National Review Online
Friday, June 05, 2026
Arguably, Bill Pulte isn’t well-suited to being director
of the Federal Housing Finance Agency, but at least he has ample experience in
real estate.
Now, he’s become President Trump’s most egregious
personnel decision since he briefly wanted to make Matt Gaetz attorney general
of the United States.
In the wake of Tulsi Gabbard’s resignation last month,
Donald Trump announced on Truth Social that he has appointed Pulte as acting director of national
intelligence, a preposterous choice.
Pulte was qualified for his role at the housing agency,
with decades of family experience in residential homebuilding and private
equity. But he has become better-known in Washington as one of Trump’s most
voluble internal partisan enforcers, using the access to private data his
position gives him to dig up as much weaponizable information as possible about
Trump’s political enemies: New York Attorney General Letitia James, Senator
Adam Schiff, and Federal Reserve Governor Lisa Cook.
Suddenly, all of them were guilty of “mortgage fraud.”
Meanwhile — in terms of his actual policy role in the position as the
self-appointed head of both Fannie Mae and Freddie Mac — Pulte spearheaded the
idea of a “50-year mortgage” for new homebuyers, a terrible idea that duly sank
without a trace.
Now, without any prior experience or demonstrated
interest whatsoever in the national security or intelligence sectors, he’s the
head of DNI. It is difficult to avoid the obvious supposition that Trump
selected him not for his expertise or any suitability for the role beyond his
demonstrated enthusiasm for seeking any angle, legal or otherwise, to submarine
the president’s enemies.
Now is not the time for a discussion about the
superfluousness of the Office of the Director of National Intelligence, which
should not exist. (It was created in 2004 after a panicked post-9/11 “do
something” reorganization of the American national security sector, and inserts
a needless layer of bureaucracy on top of an already inefficient and
slow-moving intel community, rather than streamlining it.) But so long as it
exists, the ODNI should adhere to the spirit of the statutory
language that created it, and that language speaks with clarity on who
should be appointed to oversee it: “Any individual nominated for appointment as
Director of National Intelligence shall have extensive national security
expertise.” (This should go without saying, but the law actually says it.)

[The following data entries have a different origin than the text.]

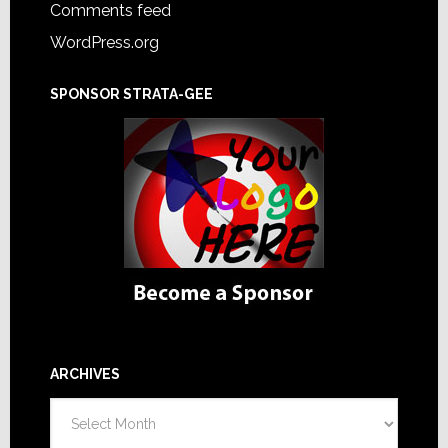
Comments feed
WordPress.org
SPONSOR STRATA-GEE
ARCHIVES
Archives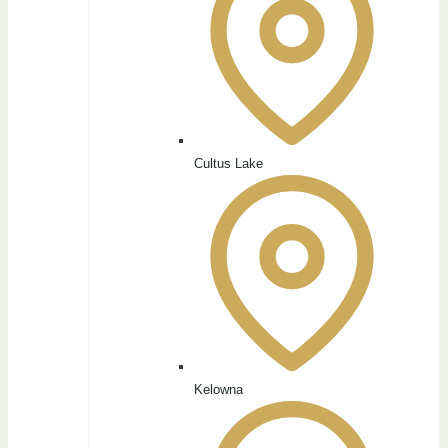
Cultus Lake
Kelowna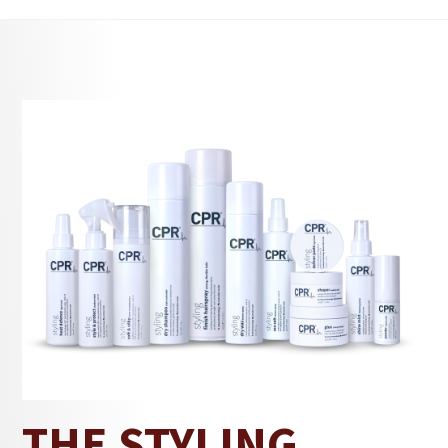
for styles that need hold while still allowing
freedom. It works across short, medium and
longer lengths, adding texture and control while
keeping hair comfortable.
With a medium-hold styling finish, Shaper keeps
styles in place through movement, heat, and long
days. Formulated with Panthenol, it supports hair
strength while maintaining a natural look and
feel.
The Styling
Explore styling essentials in
Solution
texture powder
category, including
,
sea salt spray
hair definer paste
,
, and more.
CPR
Refined through years of experience by
Hair
, an Australian haircare brand trusted by
salons and chosen for everyday use.
THE STYLING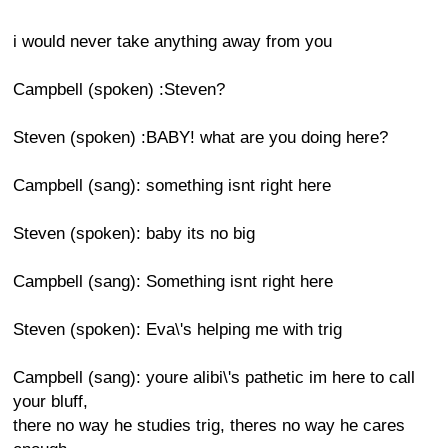
i would never take anything away from you
Campbell (spoken) :Steven?
Steven (spoken) :BABY! what are you doing here?
Campbell (sang): something isnt right here
Steven (spoken): baby its no big
Campbell (sang): Something isnt right here
Steven (spoken): Eva\'s helping me with trig
Campbell (sang): youre alibi\'s pathetic im here to call
your bluff,
there no way he studies trig, theres no way he cares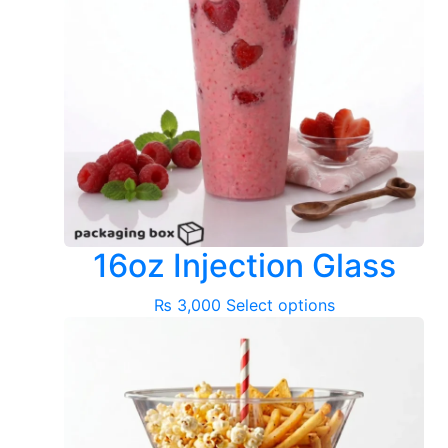
16oz Injection Glass
This
₨
3,000
Select options
product
has
multiple
variants.
The
options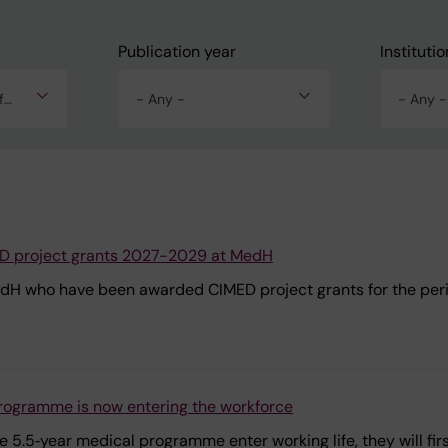
Publication year
Institutio
Alla nyheter och driftinfo
- Any -
- Any -
ED project grants 2027-2029 at MedH
edH who have been awarded CIMED project grants for the pe
 programme is now entering the workforce
5.5‑year medical programme enter working life, they will first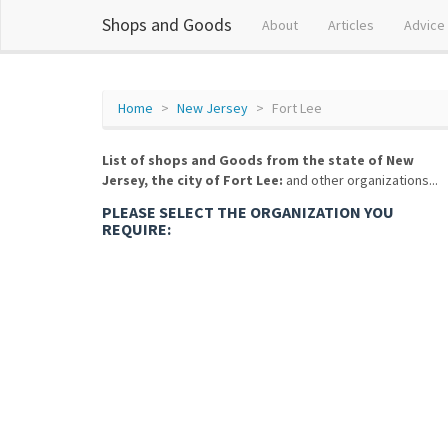
Shops and Goods
About
Articles
Advice
Home
New Jersey
Fort Lee
List of shops and Goods from the state of New
Jersey, the city of Fort Lee:
and other organizations...
PLEASE SELECT THE ORGANIZATION YOU
REQUIRE: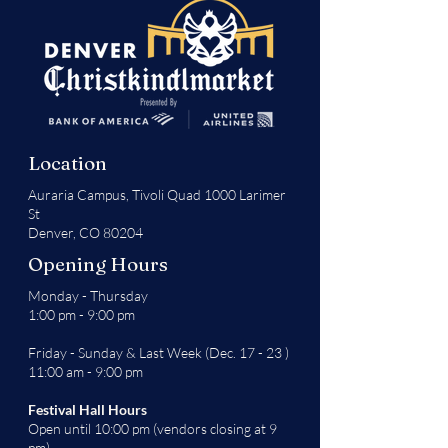
Location
Auraria Campus,
Tivoli Quad 1000 Larimer
St
Denver, CO 80204
Opening Hours
Monday - Thursday
1:00 pm - 9:00 pm
Friday - Sunday & Last Week (Dec. 17 - 23 )
11:00 am - 9:00 pm
Festival Hall Hours
Open until 10:00 pm (vendors closing at 9
pm)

Obviously, a top national security position shouldn’t be
treated like a political prize to be awarded to faithful myrmidons, or to be
handed to mindless partisans. Even Roscoe
Conkling might blush at the temerity of it. With Republicans lukewarm and
Democrats threatening to derail a FISA deal over the selection, Pulte is
clearly unconfirmable. Trump is now emphasizing that Pulte’s appointment is
only temporary while he finds someone else to take the role permanently.
The more temporary, the better — this appointment never
should have happened and should be revoked immediately.